▸ To do: A faithful transcript of all the lines below, with no pictures, is the goal here.

▸ Dataset section:

================================

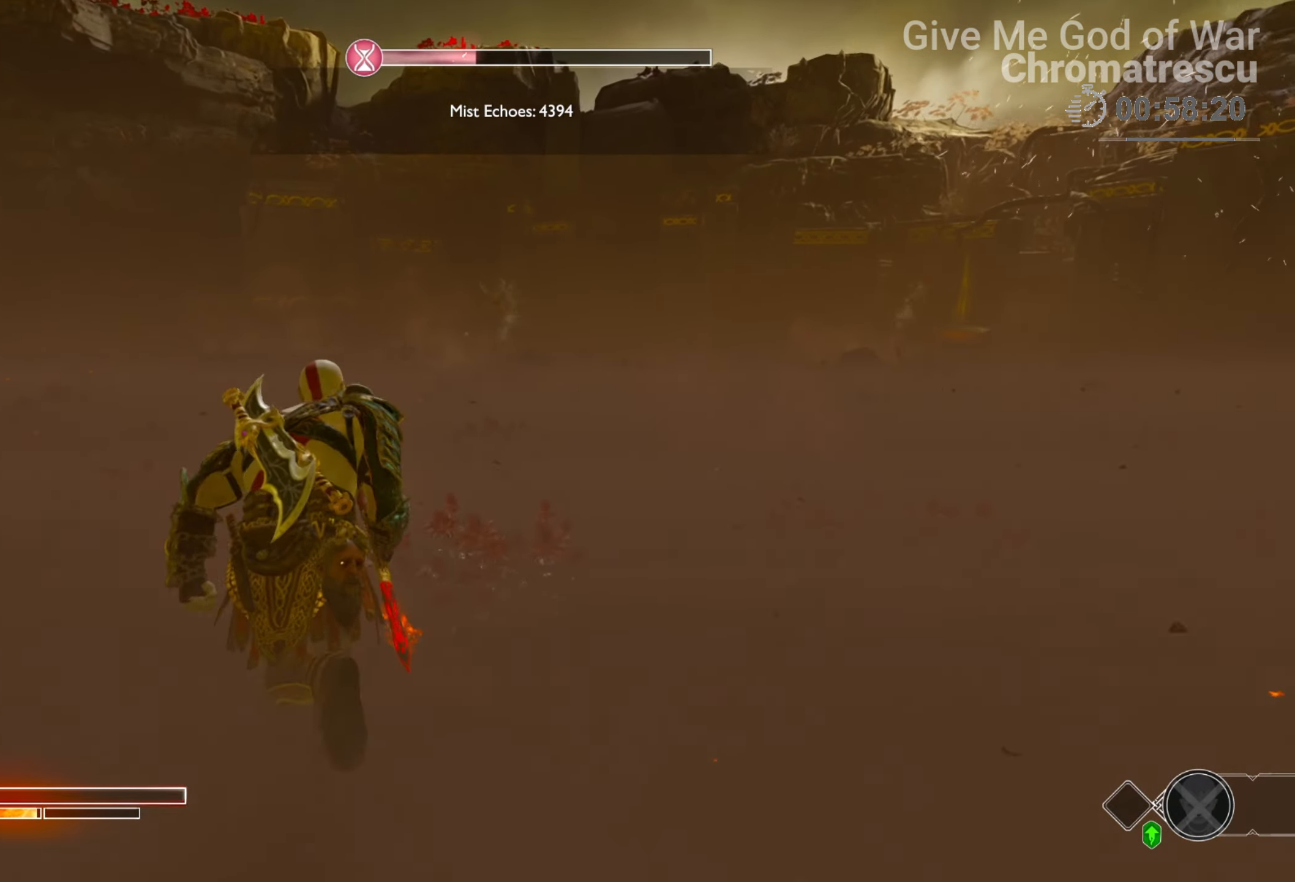
{"buttons": ["L2", "R1"], "left_stick": "up-right", "right_stick": "up-right", "events": [[34, "left_stick", "left"], [67, "SQUARE", "down"], [135, "SQUARE", "up"], [220, "left_stick", "center"], [305, "left_stick", "up-right"], [406, "L2", "down"], [406, "right_stick", "up-right"], [491, "R1", "down"]]}
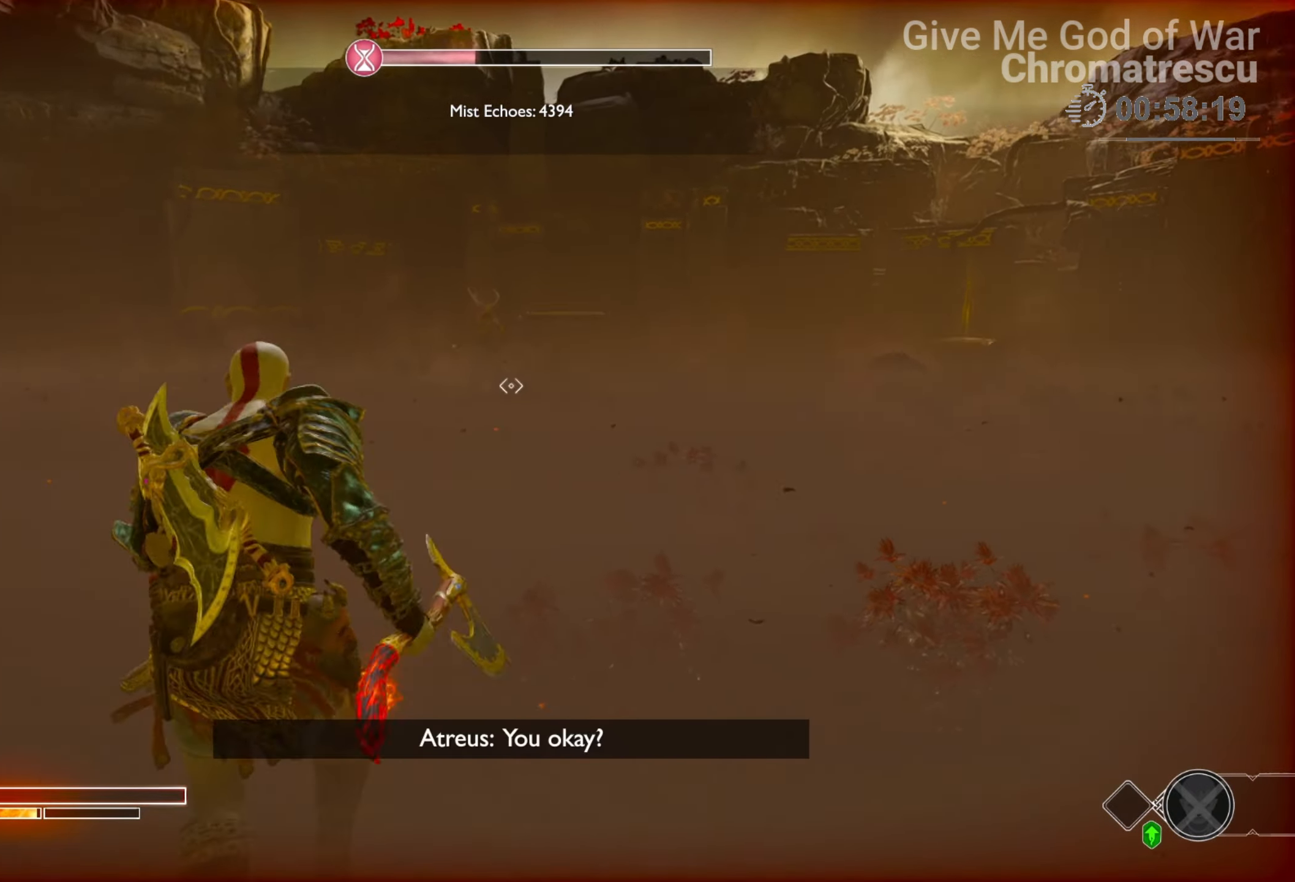
{"buttons": [], "left_stick": "down", "right_stick": "center", "events": [[85, "left_stick", "up"], [102, "right_stick", "center"], [187, "R1", "up"], [204, "L2", "up"], [220, "left_stick", "center"], [271, "left_stick", "right"], [339, "left_stick", "down-right"], [441, "left_stick", "down"]]}
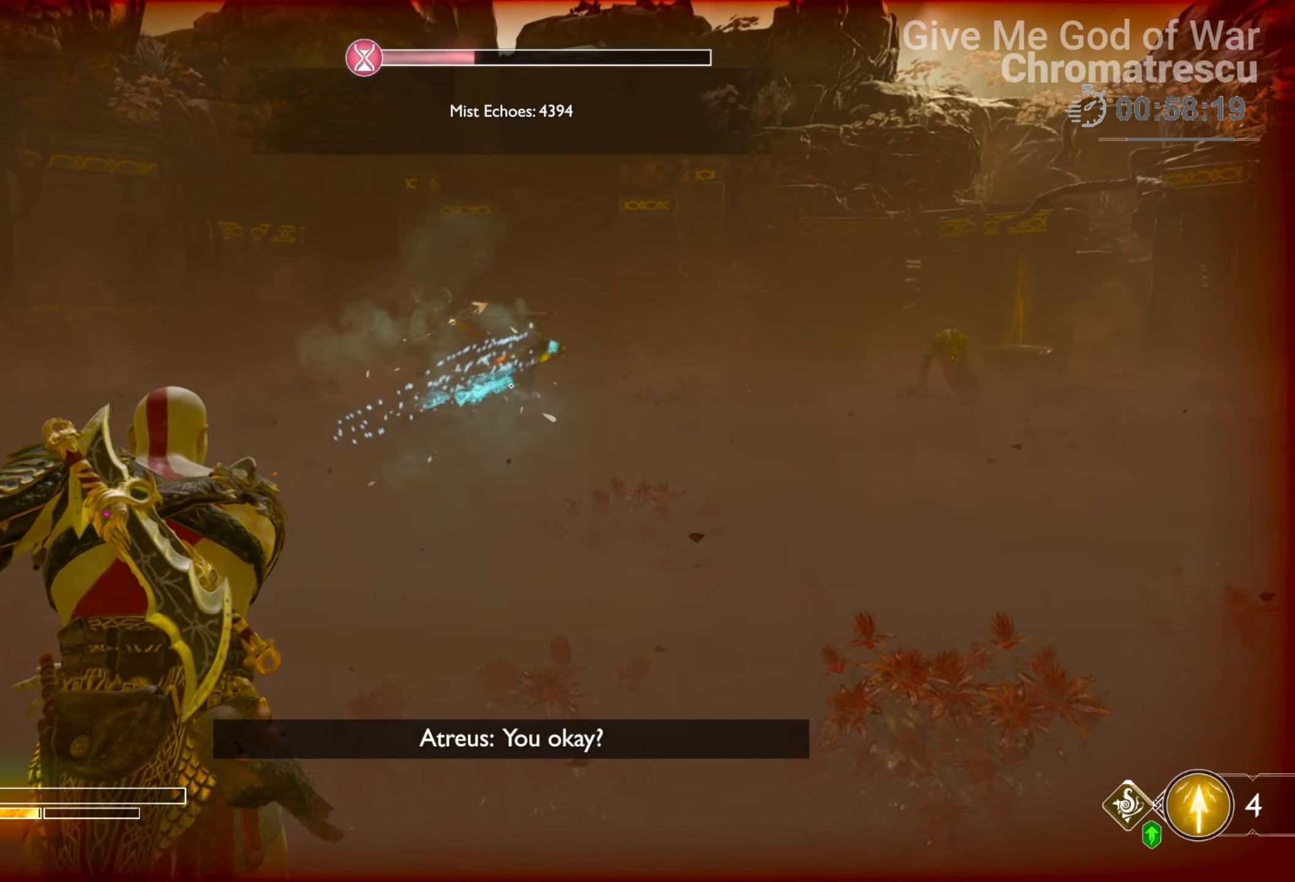
{"buttons": ["L2"], "left_stick": "down", "right_stick": "up-left", "events": [[34, "TRIANGLE", "down"], [169, "TRIANGLE", "up"], [474, "L2", "down"], [474, "right_stick", "up-left"]]}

================================

▸ Exercise solution:
{"buttons": ["L2", "R1"], "left_stick": "up-right", "right_stick": "up-right", "events": [[34, "left_stick", "left"], [67, "SQUARE", "down"], [135, "SQUARE", "up"], [220, "left_stick", "center"], [305, "left_stick", "up-right"], [406, "L2", "down"], [406, "right_stick", "up-right"], [491, "R1", "down"]]}
{"buttons": [], "left_stick": "down", "right_stick": "center", "events": [[85, "left_stick", "up"], [102, "right_stick", "center"], [187, "R1", "up"], [204, "L2", "up"], [220, "left_stick", "center"], [271, "left_stick", "right"], [339, "left_stick", "down-right"], [441, "left_stick", "down"]]}
{"buttons": ["L2"], "left_stick": "down", "right_stick": "up-left", "events": [[34, "TRIANGLE", "down"], [169, "TRIANGLE", "up"], [474, "L2", "down"], [474, "right_stick", "up-left"]]}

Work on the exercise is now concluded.